The Louisville Orchestra and its musicians have been at an impasse about a new contract for almost a year now, with no performances since last spring (Keep Louisville Symphonic, an organization made up of Louisville Orchestra musicians to promote and produce full-size symphony orchestra performances, however, has filled in that void, playing concerts since last spring.) Throughout this ordeal management has mentioned the possibility of hiring non-union replacement musicians.
Following through on that threat, the Louisville Orchestra has started advertising for new musicians.
The orchestra has taken its recruiting to craigslist, Google, and Facebook. While I have not seen the craiglist listing or Google ad, I was surprised to find their Facebook ad appearing on the right hand side of my news feed (top).
This worries me. What type of applicants are they expecting to get from advertising auditions in these places? What I also don’t understand is how the Louisville Orchestra is supposed to be in such financial duress but is able to pay for musician advertisements on Google and Facebook. It is impossible to tell how much they actually spend because on Facebook you can say how much you are willing to pay per click and what your maximum daily budget is, but either way it seems like a foolish way to spend money. It seems more like a way to intimidate its existing musicians.

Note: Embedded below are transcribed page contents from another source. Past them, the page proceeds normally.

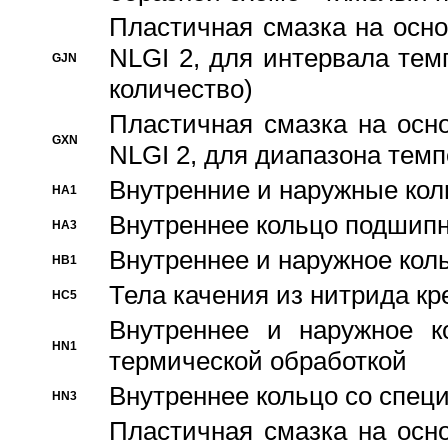
Пластичная смазка на осно
NLGI 2, для интервала темп
GJN
количество)
Пластичная смазка на осн
GXN
NLGI 2, для диапазона темп
Внутренние и наружные кол
HA1
Bнутреннее кольцо подшипн
HA3
Bнутреннее и наружное коль
HB1
Тела качения из нитрида к
HC5
Bнутреннее и наружное к
HN1
термической обработкой
Внутреннее кольцо со спец
HN3
Пластичная смазка на осн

I also wonder if the Louisville Orchestra knows that Louisville Orchestra Musician Association supporters are disgusted by this act and actually encourage people to click on the ad just to deplete the orchestra's ad budget.
Normally professional orchestras send out calls for auditions through universities, credible audition listing sites such as myauditions.com, and on the orchestra's website. From there, based on their reputation, experience and resume, applicants are either
The whole advertising campaign is a joke:
Anyone who auditions takes some great professional risks in doing so. First, if you audition, existing Louisville Orchestra musicians likely will shun you. Second, if you are in the union you will be fined. Third, consider yourself likely blacklisted from future professional orchestra gigs. Also plan on removing any commentary sections on any gig listing like Gig Salad because you are sure to get negative feedback. Also, the application requires references from someone in the music industry. Good luck finding anyone to do that.
For those of you not familiar with the dispute between the orchestra and its musicians, here's the background:
Throughout the past year there have been many related disputes between the orchestra and its musicians. One of the major ones is that the musicians say they never announced they were on strike, but rather that orchestra management locked them out. Management, however, has argued that the musicians have been on strike since June 26, 2011. In January 2012 the Division of Unemployment Insurance, Commonwealth of Kentucky Education and Workforce Development Cabinet, denied the musicians’ appeal and upheld Louisville Orchestra, Inc.’s position that the musicians of the orchestra have been on strike since June 26, 2011.
There was also the issue of the halted children's music program in JCPS schools. This past Friday the musicians agreed to binding arbitration working toward a new contract under the conditions that the orchestra’s board of directors signs a one-year agreement guaranteeing they’d work under the terms of their previous contract, which expired May 31, 2011 for the 2012-2013 season. The most recent press release can be read on the Louisville Orchestra Musicians Association’s Facebook page. The media release posted April 3, 2012 states the Louisville Orchestra Musicians Association will hold a press conference Thurs., April 5 at noon at the corner of Fifth and Main Streets, right by the Kentucky Center for the Arts. The Louisville Orchestra’s Board rejected the musicians’ latest binding arbitration proposal.
Please note: Anna Blanton is an employee of the Kentucky Center and was a performer in The Merry Widow pit orchestra in February. Any views or opinions expressed in this article are those of the authors and do not necessarily reflect the official policy or position of her employer(s).